Interpreting the American aspiration towards Greenland as the opening of a conversation yields something very different from what we see today. The opportunity for Copenhagen is to think creatively about its own interests and relationships, and engage in the fundamentals of statecraft to generate a mutual win among all parties. This could look like many things: a condominium that shares sovereignty over the island, for example, or American sovereign base areas, both leaving the United States and Denmark alike as sovereigns within the island.

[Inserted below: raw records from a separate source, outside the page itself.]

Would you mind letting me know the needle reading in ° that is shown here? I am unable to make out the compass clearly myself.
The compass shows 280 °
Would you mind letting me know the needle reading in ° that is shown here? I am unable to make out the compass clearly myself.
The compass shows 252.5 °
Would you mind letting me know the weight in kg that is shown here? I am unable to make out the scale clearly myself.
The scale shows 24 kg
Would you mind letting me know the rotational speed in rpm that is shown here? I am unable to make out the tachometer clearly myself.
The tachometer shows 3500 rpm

The condominium concept is well known in international law and history, and eminently workable given the longstanding positive tenor of Danish-US relations – to which relations will, even now, eventually return. This simple expedient allows both nations to exercise full and joint sovereignty over Greenland. Though it has fallen into general disuse in the post-Second World War era, the idea of the condominium was once a common feature of post-Westphalian statecraft. Joint sovereignty over territory was exercised throughout Europe: in the patchwork of the German states, including in the region that now constitutes the Danish-German border; in what is now Belgium and the Netherlands; in post-Partition Krakow; in Norway’s own Arctic; and to this very day in a small island between France and Spain that is the acknowledged territory of both powers. There are ample non-European examples as well: Samoa was for some time under the joint sovereignty of Germany, the United Kingdom and the United States. Modern Sudan, too, was a formal condominium of Egypt and the UK until 1956 – and Sudan and South Sudan currently maintain a condominium in Abyei.

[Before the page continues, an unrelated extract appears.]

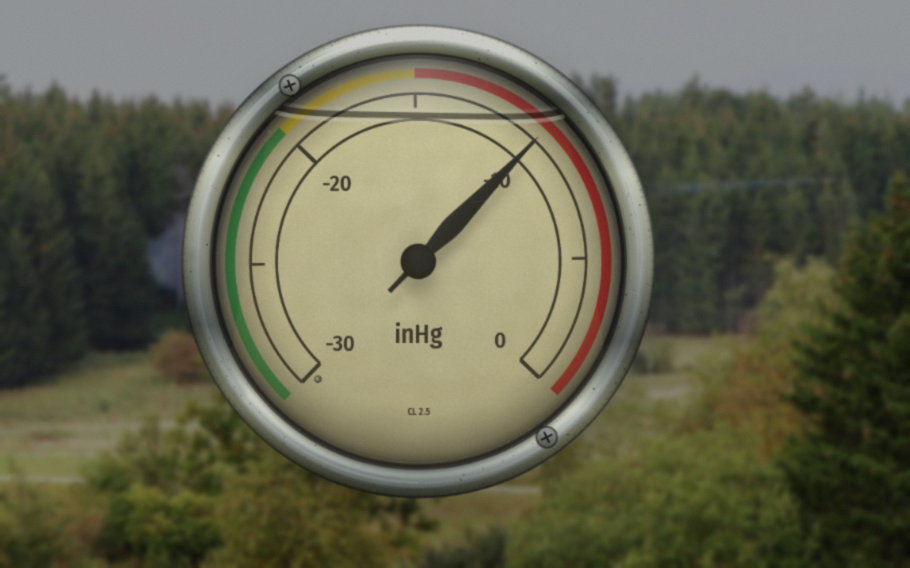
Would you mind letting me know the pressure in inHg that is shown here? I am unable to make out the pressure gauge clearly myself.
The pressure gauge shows -10 inHg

The condominium, then, is a time-tested and simple expedient for the resolution of competing claims to sovereignty, well grounded in history and statesmanship — and formulated for the adjudication of scenarios like the Danish-American Greenland standoff.
Another workable concept for generating a win-win for both nations and their aspirations to Greenlandic sovereignty might be the model of the sovereign base area. The archetypes for this are the British cantonments of Akrotiri and Dhekelia, carved out of the Cypriot littoral, within which the United Kingdom exercises full sovereignty while leaving independent Cyprus and its population otherwise undisturbed. This solution recalls the old Panama Canal Zone, an area of American sovereignty within the Panamanian republic, but without the political conflicts generated thereby. American sovereign base areas within Greenland could be simultaneously expansive and also inclusive of effectively no Greenlanders, allowing the United States to attend to its own security needs while allowing the citizens of the Danish kingdom the continuance of their prior allegiance. This, too, is a solution allowing for both nations to meet their sovereignty red lines — if they wish for it.
Danish and European statecraft could be further creative in seeking advantageous trade-offs. If press reports are to be believed, the Americans have already been encouraging this with generous offers of payment for the island. Beyond material compensation, Copenhagen might seek an American commitment to Danish interests elsewhere. Those interests proliferate amid Europe’s metastasising uncertainties. What — the Danish state might ask itself — would benefit from major American commitments in trade, security, research, migration, resource exploitation, and more?
This is exactly the kind of conversation the White House is manifestly willing to have. What remains is for Copenhagen to show the same willingness.